While many low-budget westerns created by tiny independent companies in the sound era later became lost when their producers went out of business, Neibaur acknowledged the loss of The Oregon Trail was out of the ordinary for an established studio during this point in time. “This was an aberration because Republic has a really good track record for its prints existing,” Neibaur said. “I think the reason for that is because they were so cheaply made and they featured people that were later to become stars. So they figured, hey, we can make money off these 1935 – 36 westerns, because John Wayne’s a big star now. They threw them out in the neighborhood theaters as second features, and a lot of people went thinking, Oh, John Wayne — OK, let’s go. And those low-budget studios were the first to sell their movies to television in like the late 1940s because big studios like MGM, Paramount, and Warner Bros. were thinking, Well, wait a minute — TV is going to take audiences away from us. They can just stay at home. So, they were reticent about initially selling their films to television. But Republic had no problem with that.”

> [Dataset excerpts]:
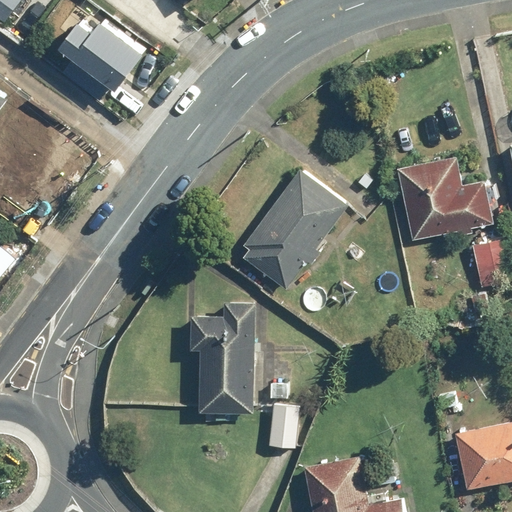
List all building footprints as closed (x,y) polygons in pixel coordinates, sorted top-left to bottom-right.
[(0,0),(0,11),(16,23),(32,0),(0,0)] [(70,54),(59,69),(108,104),(119,88),(128,95),(161,48),(108,10),(99,23),(81,9),(56,44),(70,54)] [(0,110),(11,95),(0,86),(0,110)] [(399,164),(413,236),(499,219),(492,182),(468,186),(462,153),(399,164)] [(289,285),(309,258),(314,262),(325,247),(320,244),(352,202),(303,164),(240,248),(289,285)] [(17,184),(0,165),(0,195),(2,198),(17,184)] [(511,236),(477,241),(482,285),(511,281),(511,236)] [(204,403),(257,405),(260,293),(228,292),(227,308),(195,307),(194,341),(205,342),(204,403)] [(302,403),(276,401),(273,441),(299,443),(302,403)] [(511,412),(459,424),(471,480),(511,470),(511,412)] [(363,446),(308,457),(318,511),(409,511),(405,488),(373,494),(363,446)]
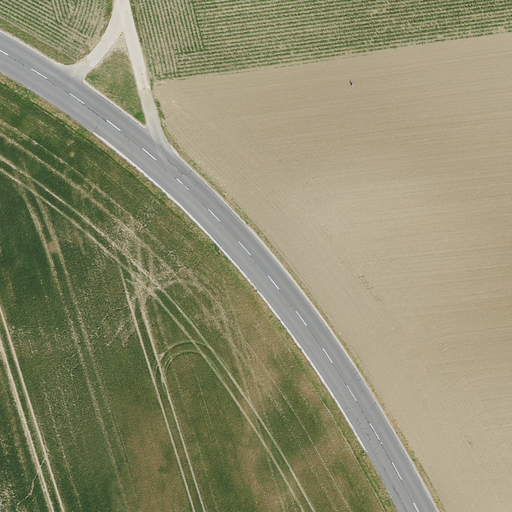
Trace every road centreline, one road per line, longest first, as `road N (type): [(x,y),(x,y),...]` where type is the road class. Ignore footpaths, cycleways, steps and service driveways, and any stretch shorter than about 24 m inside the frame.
road 1 (secondary): [(416,511),(319,344),(249,252),(131,140),(0,52)]
road 2 (track): [(166,169),(121,0)]
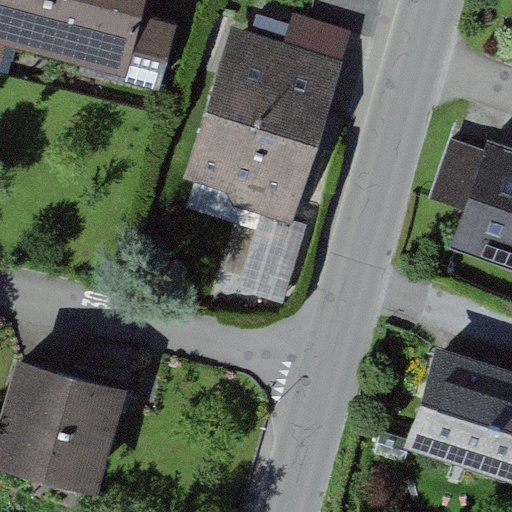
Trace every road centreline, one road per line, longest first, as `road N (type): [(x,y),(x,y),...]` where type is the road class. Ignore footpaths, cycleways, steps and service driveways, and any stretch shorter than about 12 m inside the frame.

> [Given exercise 1]: Condense the paragraph of the passage on The Oregon Trail that begins "While many low-budget westerns" into a short bulleted list that keeps its main facts.
> [Given exercise 2]: In the passage on The Oregon Trail, when were low-budget studios the first to sell their movies to television?
> [Given exercise 3]: Write the next part of the passage on The Oregon Trail, starting after its final sentence.
The aerial data has no role in any of this.

> [Right answer 1]:
- Many cheap westerns from small independent sound-era companies were lost when those producers went out of business.
- Neibaur said the loss of The Oregon Trail was unusual for an established studio at that time, because Republic's prints generally survived.
- He said this was because Republic's films were made cheaply and featured people who later became stars, such as John Wayne.
- Republic reissued its 1935–36 westerns to neighborhood theaters as second features to profit from Wayne's later fame.
- Low-budget studios were the first to sell their films to television, around the late 1940s.
- Big studios like MGM, Paramount, and Warner Bros. held back at first, fearing television would keep audiences at home, but Republic had no such concern.

> [Right answer 2]: Around the late 1940s.

> [Right answer 3]:
Ward Crane, Hoot Gibson, and Kathleen Key in The Flaming Frontier.
Ironically, The Oregon Trail was the rare Republic-produced John Wayne western that was not rereleased after his star ascended following Stagecoach. And it was only in the mid-1950s, when the film was being prepared for television syndication, that the studio discovered half of the nitrate materials in its possession disintegrated — the surviving half, incredibly, was junked by the studio.
While Wayne never held great emotions for The Oregon Trail — Neibaur said it was “just one of his many B-westerns which he spoke of fairly dismissively” — film historians feel otherwise. A worldwide search for The Oregon Trail has yet to turn up a print.
However, many westerns that were long lost in their home country later emerged in film archives overseas — a collection of 20 silent Tom Mix westerns at the Národní Filmový Archiv turned up in the Czech Republic, while Russia’s Gosofilmofond contained the last known prints of 1919’s Valley of the Giants starring Wallace Reid and the 1923 westerns Call of the Canyon starring Richard Dix and Canyon of the Fools starring Harry Carey. More recently, lost films unexpectedly turned up in such bizarre places as a yard sale, an eBay auction, and in the case of The Scarlet Drop, a Chilean warehouse.
Neibaur holds out hope that many films considered to be irretrievably lost might turn up when and where they are least expected. “You think, Ah, we’ll never see that, and then suddenly, somebody finds some print in New Zealand in a cave or something bizarre,” he said. “It has happened with the various films. It’s never impossible.”
As for the return of The Scarlet Drop, the film has been digitized, and the unrestored version was screened at a Chilean film festival. The film awaits a full restoration and rerelease. Stay tuned!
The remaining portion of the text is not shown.